In case of image classification with 0-255 pixel values of integer type, is it necessary/recommended to convert the values into float with Neural Networks? This conversion seems me unnecessary (moreover, float slows down matrix operations) but several implementations follow this practice. Why?
Technically with most languages you could pass in integer features for the input layer, since the weights will be floats, and multiplying a float by an integer will give you a float. Also, you don't usually care about partial derivatives of the input data, so it doesn't matter that the values are discrete.
For all weights and neuron activations, if you are using a method based on backpropagation for training updates, then you need a data type that approximates real numbers, so that you can apply fractional updates based on differentiation. Best weight values are often going to be fractional, non-whole numbers. Non-linearities such as sigmoid are also going to output floats. So after the input layer you have matrices of float values anyway. There is not much speed advantage multiplying integer matrix with float one (possibly even slightly slower, depending on type casting mechanism). So the input may as well be float.
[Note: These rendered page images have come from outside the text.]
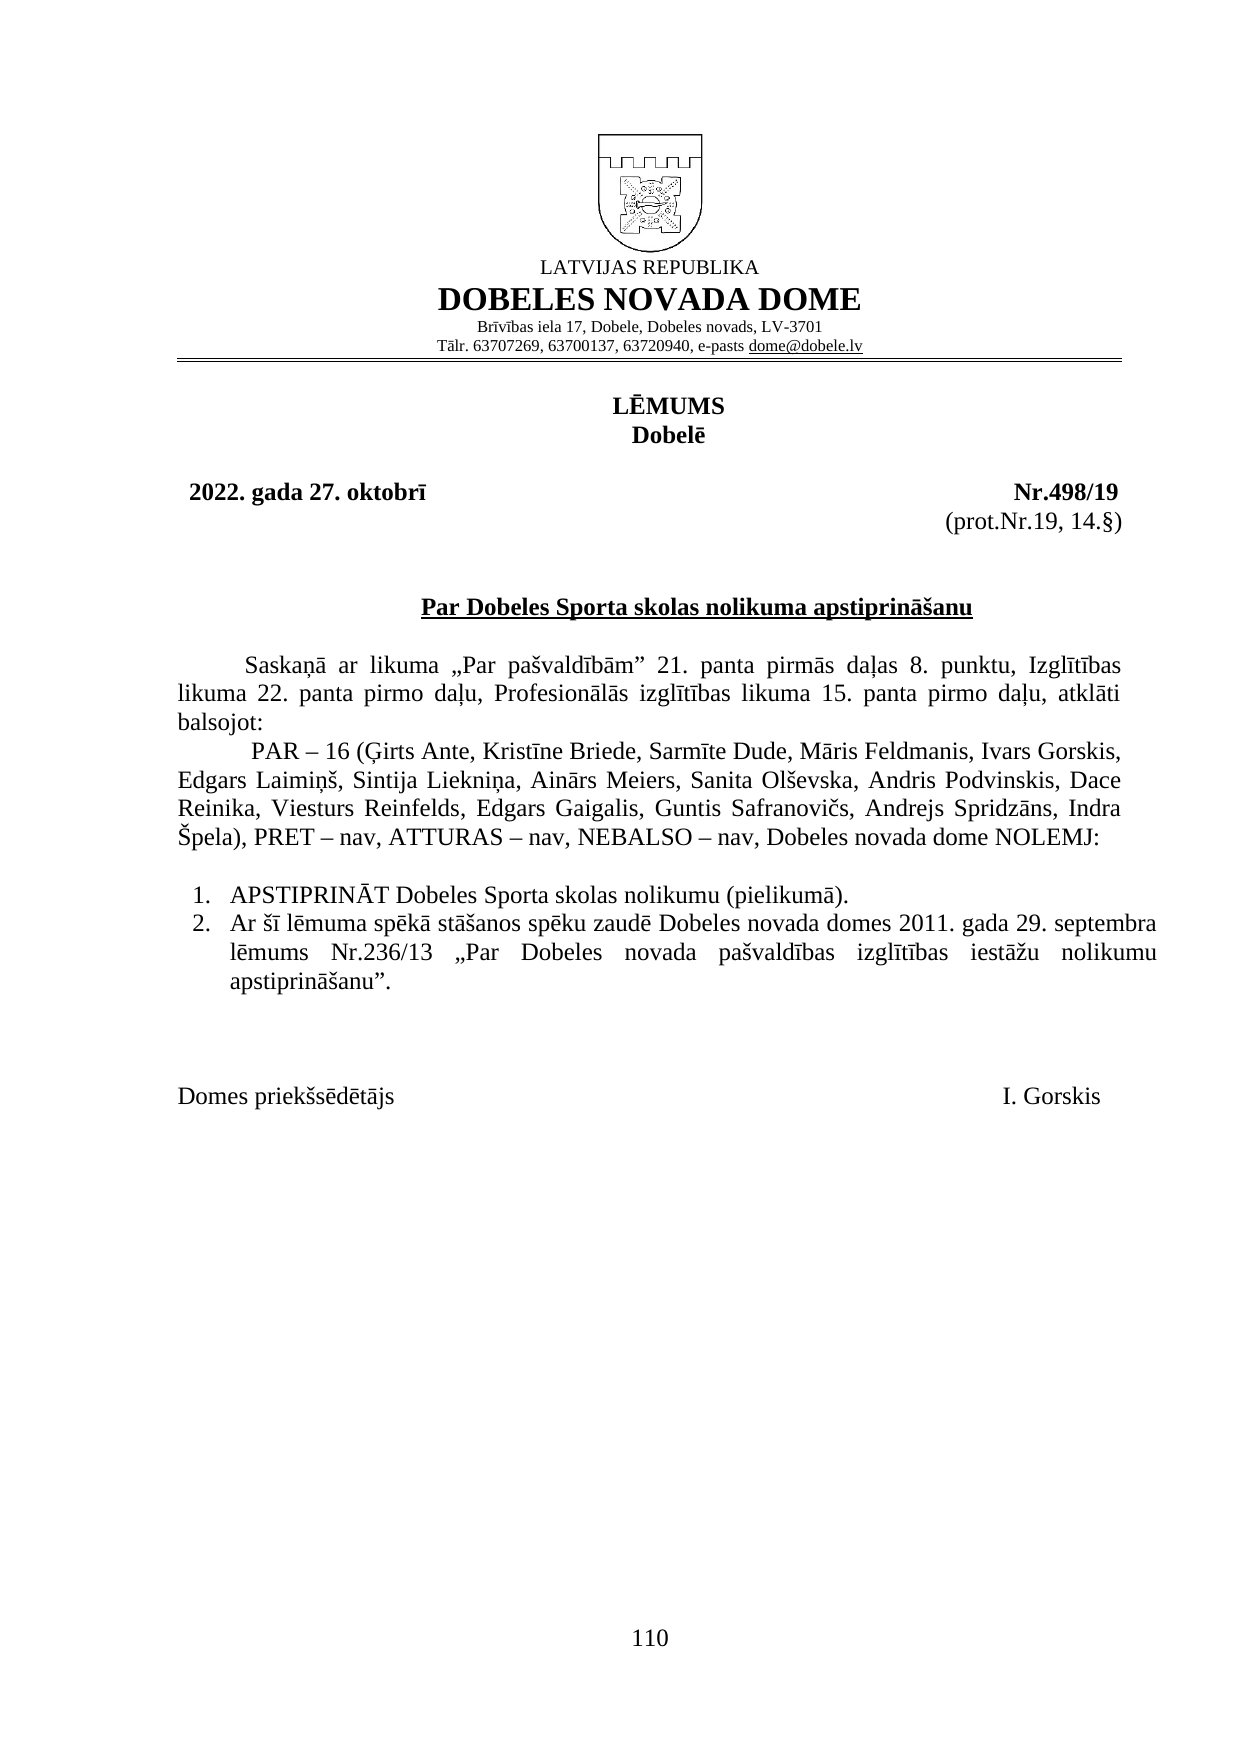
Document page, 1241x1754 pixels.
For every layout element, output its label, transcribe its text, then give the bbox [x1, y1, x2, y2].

picture [594, 131, 705, 255]
text LĒMUMS [215, 391, 1122, 420]
text Brīvības iela 17, Dobele, Dobeles novads, LV-3701 [177, 317, 1122, 336]
text Tālr. 63707269, 63700137, 63720940, e-pasts dome@dobele.lv [177, 336, 1122, 358]
text PAR – 16 (Ģirts Ante, Kristīne Briede, Sarmīte Dude, Māris Feldmanis, Ivars Gorskis, Edgars Laimiņš, Sintija Liekniņa, Ainārs Meiers, Sanita Olševska, Andris Podvinskis, Dace Reinika, Viesturs Reinfelds, Edgars Gaigalis, Guntis Safranovičs, Andrejs Spridzāns, Indra Špela), PRET – nav, ATTURAS – nav, NEBALSO – nav, Dobeles novada dome NOLEMJ: [177, 736, 1122, 851]
text (prot.Nr.19, 14.§) [215, 506, 1122, 535]
text Saskaņā ar likuma „Par pašvaldībām” 21. panta pirmās daļas 8. punktu, Izglītības likuma 22. panta pirmo daļu, Profesionālās izglītības likuma 15. panta pirmo daļu, atklāti balsojot: [177, 650, 1122, 736]
list APSTIPRINĀT Dobeles Sporta skolas nolikumu (pielikumā). [192, 880, 1158, 908]
list Ar šī lēmuma spēkā stāšanos spēku zaudē Dobeles novada domes 2011. gada 29. septembra lēmums Nr.236/13 „Par Dobeles novada pašvaldības izglītības iestāžu nolikumu apstiprināšanu”. [192, 908, 1158, 995]
text LATVIJAS REPUBLIKA [177, 255, 1122, 279]
text DOBELES NOVADA DOME [177, 279, 1122, 317]
text Dobelē [215, 420, 1122, 448]
text Domes priekšsēdētājs I. Gorskis [177, 1081, 1217, 1110]
text 2022. gada 27. oktobrī Nr.498/19 [189, 477, 1167, 506]
text Par Dobeles Sporta skolas nolikuma apstiprināšanu [177, 592, 1217, 621]
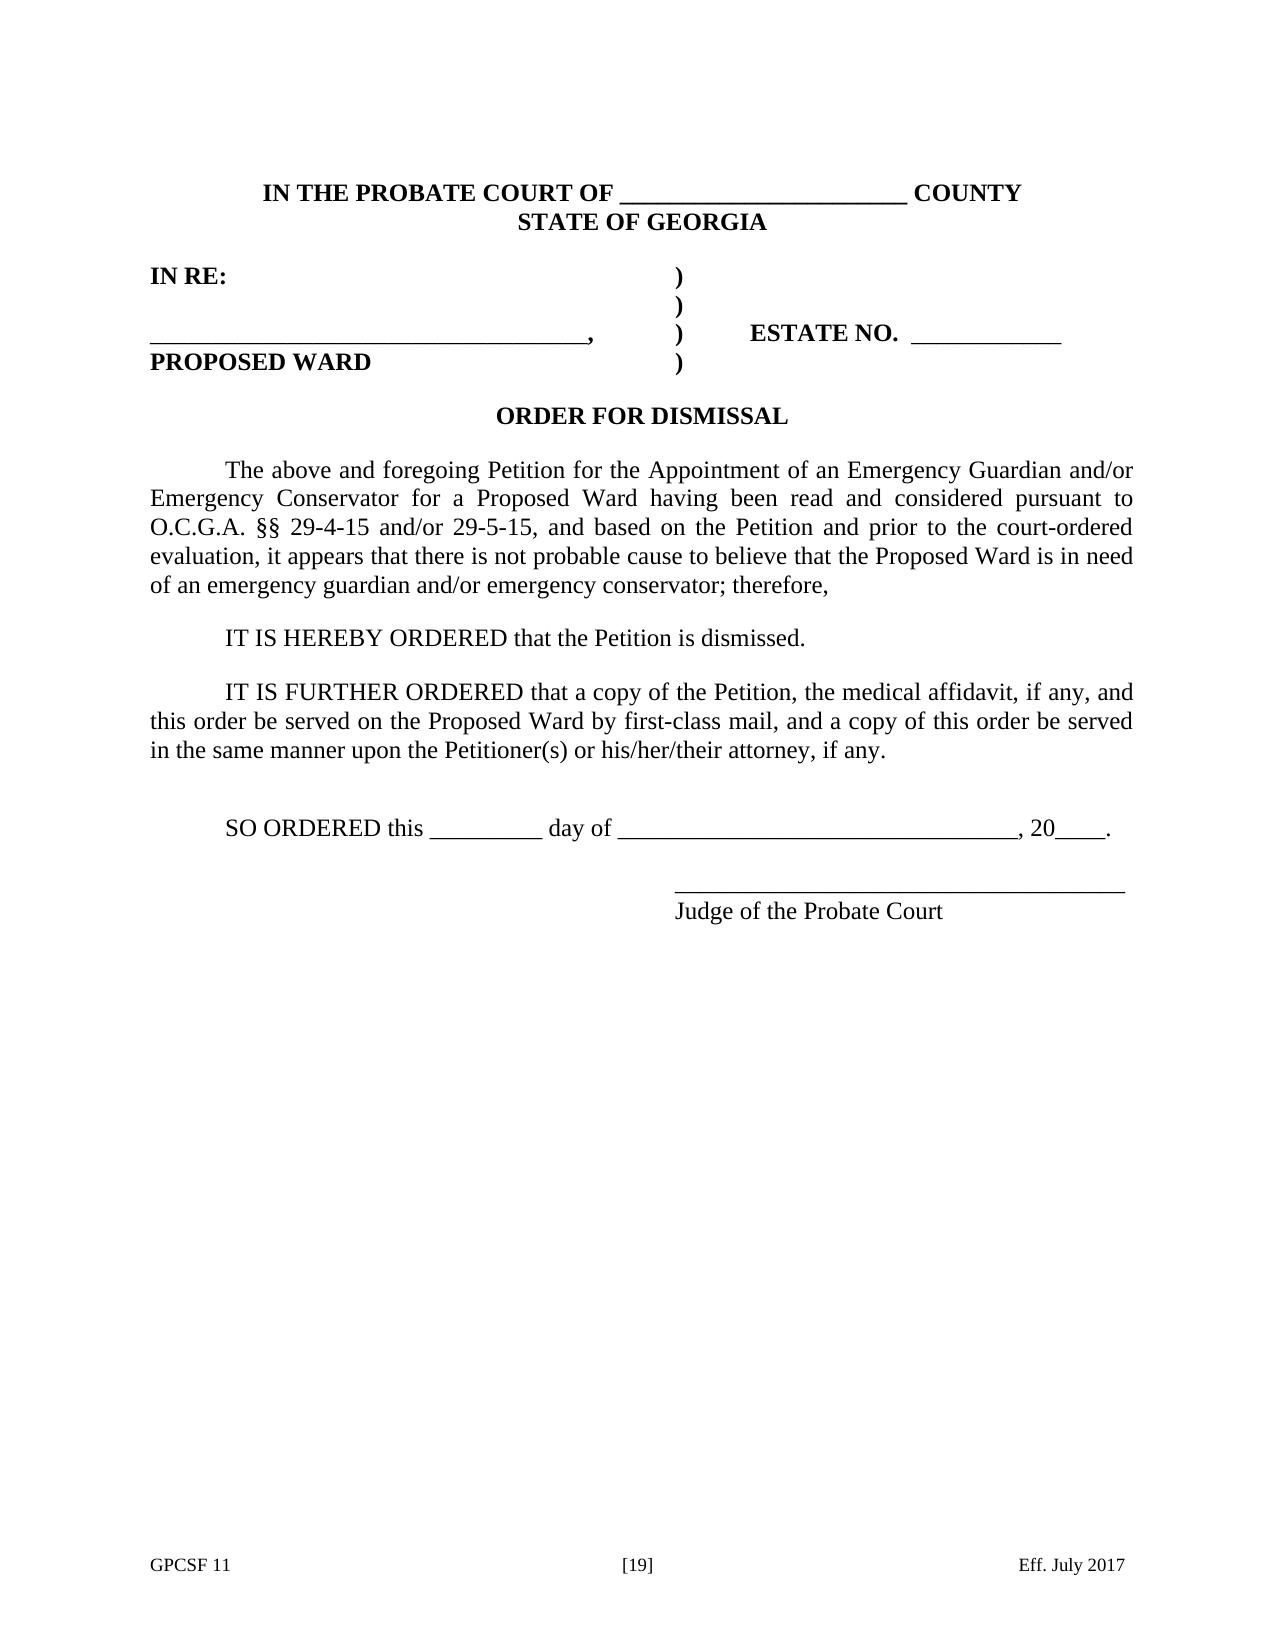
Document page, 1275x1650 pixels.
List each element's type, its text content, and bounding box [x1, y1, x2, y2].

text IT IS HEREBY ORDERED that the Petition is dismissed. [150, 623, 1134, 652]
text ___________________________________, ) ESTATE NO. ____________ [150, 318, 1134, 347]
text SO ORDERED this _________ day of ________________________________, 20____. [150, 813, 1134, 842]
text IN RE: ) [150, 261, 1134, 290]
text PROPOSED WARD ) [150, 347, 1134, 376]
text Judge of the Probate Court [150, 896, 1134, 925]
text STATE OF [150, 207, 1134, 236]
text IT IS FURTHER ORDERED that a copy of the Petition, the medical affidavit, if any, and this order be served on the Proposed Ward by first-class mail, and a copy of this order be served in the same manner upon the Petitioner(s) or his/her/their attorney, if any. [150, 677, 1134, 763]
text The above and foregoing Petition for the Appointment of an Emergency Guardian and/or Emergency Conservator for a Proposed Ward having been read and considered pursuant to O.C.G.A. §§ 29-4-15 and/or 29-5-15, and based on the Petition and prior to the court-ordered evaluation, it appears that there is not probable cause to believe that the Proposed Ward is in need of an emergency guardian and/or emergency conservator; therefore, [150, 455, 1134, 598]
text ) [150, 290, 1134, 318]
text ____________________________________ [150, 867, 1134, 896]
text IN THE PROBATE COURT OF _______________________ COUNTY [150, 178, 1134, 207]
text ORDER FOR DISMISSAL [150, 401, 1134, 430]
In addition, for efficient training, the neural network inputs should be normalised to a specific roughly unit range (-1.0 to 1.0) or to mean 0, standard deviation 1.0. Both of these require float representation. If you have input data in 0-255 range - float or not - you will usually find the network will learn less effectively.
There are exceptions to these rules in some architectures and learning algorithms, where perhaps an integer-based input would work, but for the most common NN types, including MLP and "deep" feed-forward networks, it is simpler and easier to use float data type.